If the incarnation affirms that nothing human is alien to God, I would like to know what happened when Jesus left this world for good. What was it really like between him and those left behind? What happens when we leave this world for good? Does the circle of love remain unbroken?

It is interesting to note that in Mark, Jesus’ prayer takes place during the final meal. It is part of what scholars call the farewell discourse. In other words, Jesus prays on earth. In John’s Gospel, by contrast, Jesus’ raising up and glorification encompasses the crucifixion, the resurrection and his return to the Father. Taken out of context and read for the liturgy commemorating the ascension, the prayer seems to be spoken at the throne of the triune God as a plea by the risen Lord on behalf of those who remain on earth. It delivers a different picture of where the prayer is uttered: in heaven, not on earth. But the prayer was an earthly prayer, uttered under pressure of imminent arrest and execution. It was an anguished and torn good-bye, an interior monologue that expresses Jesus’ intimacy with and love for both the Father and the disciples.

Historically, this Gospel was written after Jesus’ death—in John’s terms, after Jesus’ glorification and return to the Father. Evidently, the author’s purpose was to sustain a community of disciples in their belief in Jesus as the Son of God, thereby to strengthen their resolve to withstand fierce opposition. Viewed historically, John 17:6-19 is a prayer from the One who has died, composed by a living theological poet in order to express a community’s longing for sustained connection with the One who is the source of their identity and their hope.

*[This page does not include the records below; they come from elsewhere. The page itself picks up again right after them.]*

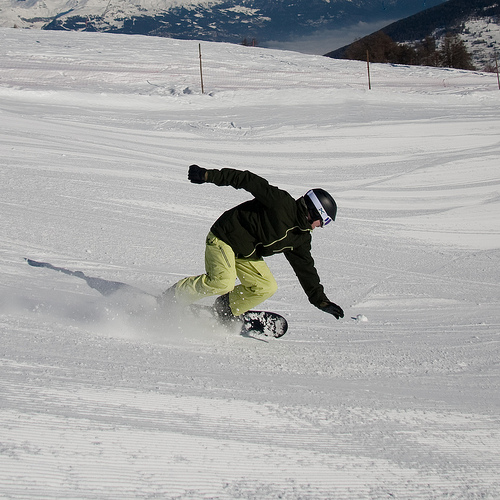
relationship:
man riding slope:
[162, 150, 349, 347] [3, 31, 499, 499]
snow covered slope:
[7, 32, 499, 496] [3, 31, 499, 499]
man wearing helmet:
[162, 150, 349, 347] [303, 187, 340, 228]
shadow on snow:
[33, 256, 149, 307] [7, 32, 499, 496]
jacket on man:
[210, 165, 321, 303] [162, 150, 349, 347]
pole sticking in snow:
[197, 44, 211, 94] [7, 32, 499, 496]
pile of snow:
[156, 84, 203, 99] [7, 32, 499, 496]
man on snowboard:
[162, 150, 349, 347] [142, 299, 286, 349]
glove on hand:
[183, 162, 210, 191] [182, 164, 209, 185]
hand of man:
[182, 164, 209, 185] [162, 150, 349, 347]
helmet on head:
[303, 187, 340, 228] [292, 184, 339, 235]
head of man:
[292, 184, 339, 235] [162, 150, 349, 347]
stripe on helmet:
[313, 191, 328, 212] [303, 187, 340, 228]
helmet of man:
[303, 187, 340, 228] [162, 150, 349, 347]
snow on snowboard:
[7, 32, 499, 496] [142, 299, 286, 349]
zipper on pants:
[216, 245, 236, 268] [161, 235, 285, 327]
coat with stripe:
[210, 165, 321, 303] [243, 230, 290, 259]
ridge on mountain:
[388, 0, 452, 27] [316, 0, 495, 71]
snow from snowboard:
[128, 308, 216, 337] [142, 299, 286, 349]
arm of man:
[281, 248, 343, 320] [162, 150, 349, 347]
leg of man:
[170, 239, 234, 303] [162, 150, 349, 347]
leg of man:
[195, 258, 278, 325] [162, 150, 349, 347]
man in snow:
[162, 150, 349, 347] [7, 32, 499, 496]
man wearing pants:
[162, 150, 349, 347] [161, 235, 285, 327]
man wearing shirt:
[162, 150, 349, 347] [210, 165, 321, 303]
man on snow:
[162, 150, 349, 347] [7, 32, 499, 496]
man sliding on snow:
[162, 150, 349, 347] [7, 32, 499, 496]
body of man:
[199, 178, 305, 293] [162, 150, 349, 347]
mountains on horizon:
[2, 3, 362, 58] [0, 23, 495, 37]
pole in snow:
[197, 44, 211, 94] [7, 32, 499, 496]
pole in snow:
[361, 48, 375, 90] [7, 32, 499, 496]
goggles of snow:
[306, 191, 336, 229] [7, 32, 499, 496]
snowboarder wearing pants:
[162, 150, 349, 347] [161, 235, 285, 327]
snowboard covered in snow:
[142, 299, 286, 349] [7, 32, 499, 496]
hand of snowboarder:
[182, 164, 209, 185] [162, 150, 349, 347]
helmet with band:
[303, 187, 340, 228] [311, 191, 324, 219]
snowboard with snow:
[142, 299, 286, 349] [128, 308, 216, 337]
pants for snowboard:
[161, 235, 285, 327] [142, 299, 286, 349]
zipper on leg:
[216, 245, 236, 268] [170, 239, 234, 303]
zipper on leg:
[216, 245, 236, 268] [195, 258, 278, 325]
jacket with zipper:
[210, 165, 321, 303] [271, 243, 294, 255]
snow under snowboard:
[7, 32, 499, 496] [142, 299, 286, 349]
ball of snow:
[353, 312, 371, 328] [7, 32, 499, 496]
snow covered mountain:
[7, 32, 499, 496] [316, 0, 495, 71]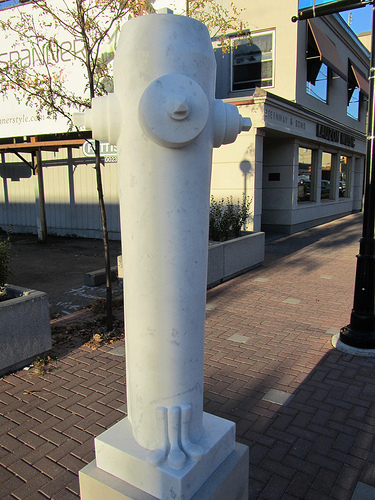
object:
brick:
[262, 385, 295, 408]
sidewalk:
[1, 214, 372, 497]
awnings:
[349, 62, 371, 103]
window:
[230, 32, 273, 91]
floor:
[0, 208, 375, 500]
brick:
[259, 385, 291, 409]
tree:
[0, 0, 157, 331]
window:
[345, 59, 371, 122]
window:
[294, 142, 322, 208]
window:
[319, 147, 340, 205]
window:
[338, 155, 349, 201]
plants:
[206, 190, 255, 240]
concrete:
[206, 232, 268, 288]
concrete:
[0, 293, 49, 367]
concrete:
[210, 126, 262, 230]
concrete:
[69, 5, 253, 497]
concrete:
[330, 333, 375, 359]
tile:
[200, 224, 372, 496]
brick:
[45, 425, 67, 447]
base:
[80, 413, 250, 500]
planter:
[0, 271, 54, 378]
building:
[0, 3, 374, 237]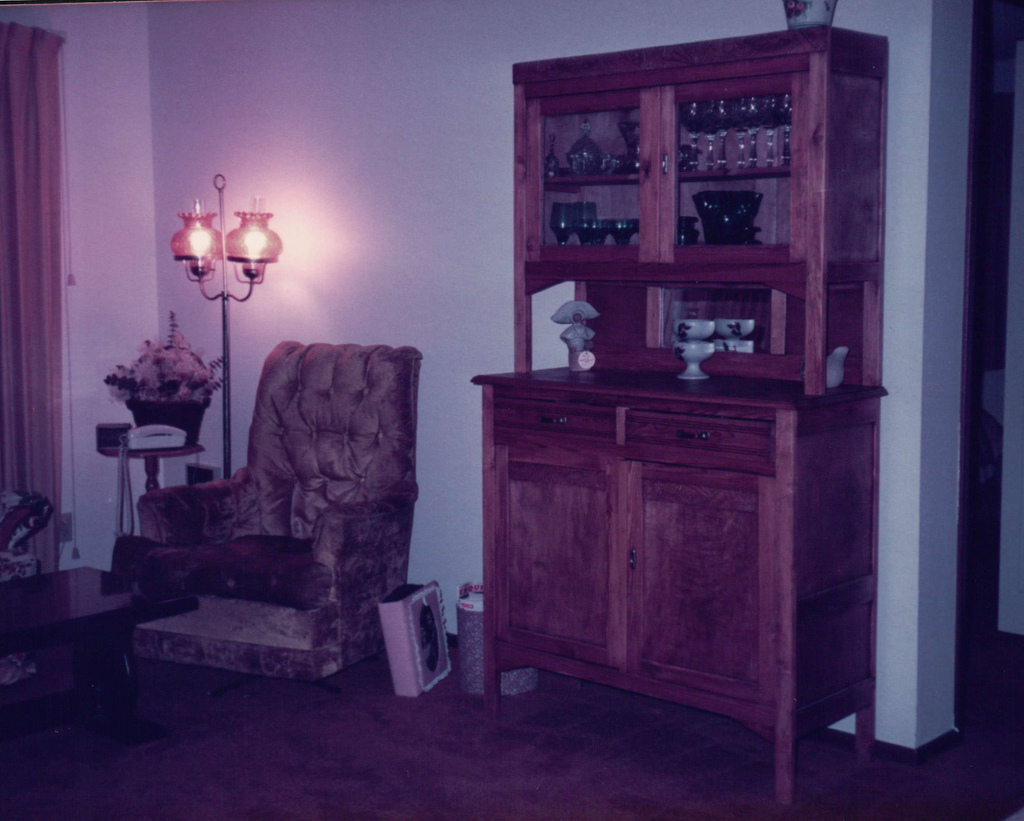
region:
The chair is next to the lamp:
[111, 141, 492, 720]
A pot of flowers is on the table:
[59, 281, 325, 689]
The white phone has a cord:
[29, 228, 308, 734]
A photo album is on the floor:
[358, 445, 505, 765]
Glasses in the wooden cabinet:
[617, 66, 911, 488]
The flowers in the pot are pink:
[96, 306, 236, 478]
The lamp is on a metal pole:
[175, 200, 346, 552]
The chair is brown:
[133, 279, 503, 716]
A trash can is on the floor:
[419, 512, 572, 778]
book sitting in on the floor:
[367, 542, 453, 738]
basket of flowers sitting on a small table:
[87, 327, 227, 568]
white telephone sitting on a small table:
[80, 312, 233, 544]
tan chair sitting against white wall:
[124, 298, 416, 714]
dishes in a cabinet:
[479, 49, 892, 305]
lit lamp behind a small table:
[90, 150, 340, 487]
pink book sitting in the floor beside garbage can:
[340, 576, 540, 745]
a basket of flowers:
[114, 327, 222, 442]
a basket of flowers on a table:
[101, 324, 209, 467]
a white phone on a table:
[115, 425, 201, 465]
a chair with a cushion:
[144, 316, 416, 672]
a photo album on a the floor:
[367, 566, 462, 712]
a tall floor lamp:
[162, 150, 274, 486]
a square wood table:
[22, 561, 191, 743]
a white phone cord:
[95, 430, 141, 532]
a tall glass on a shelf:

I often turn to poets for words of incarnate life. Like Jesus and John, great poets face reality squarely and openly and write about it. In “Promissory Note,” for example, Galway Kinnell writes to an unnamed beloved about the imagined moment of his own passing. “If I die before you . . . / I will cross over into you / and ask you to carry / not only your own memories / but mine too . . .” (from Strong Is Your Hold).

Irish poet Seamus Heaney wrote a cycle of sonnets in memory of his mother. One sonnet describes the moment of her death, when she was surrounded by her husband and grown children after an anguished vigil. “The space we stood around had been emptied / Into us to keep, it penetrated / Clearances that suddenly stood open” (from “Clearances 7,” Selected Poems 1966-1987).

In the final sonnet of the cycle, Heaney uses the image of a chestnut tree that he’d grown up with to allude obliquely to his primal loss: “Its heft and hush become a bright nowhere, / A soul ramifying and forever / Silent, beyond silence listened for” (from “Clearances 8”).

These poems offer rich phrases that help us to imagine some human facets of the experience of Jesus’ dying and glorification. Like the poetry of John’s Gospel, these phrases suggest the depth of love incarnate in hearts of flesh and blood.

To the disciples, in the season after Jesus’ death when he ap peared to a gathering of people, or when the disciples encountered him in a stranger, or when they watched him being taken into heaven like Elijah being whirled away, it was as though he had “crossed over.” Finally they understood: he was “emptied into us to keep.” Now they would be his body and his blood in the world; they would listen for his spirit, “beyond silence listened for.”

Maureen Dallison Kemeza

Maureen Dallison Kemeza is a priest in the Episcopal Diocese of Massachusetts.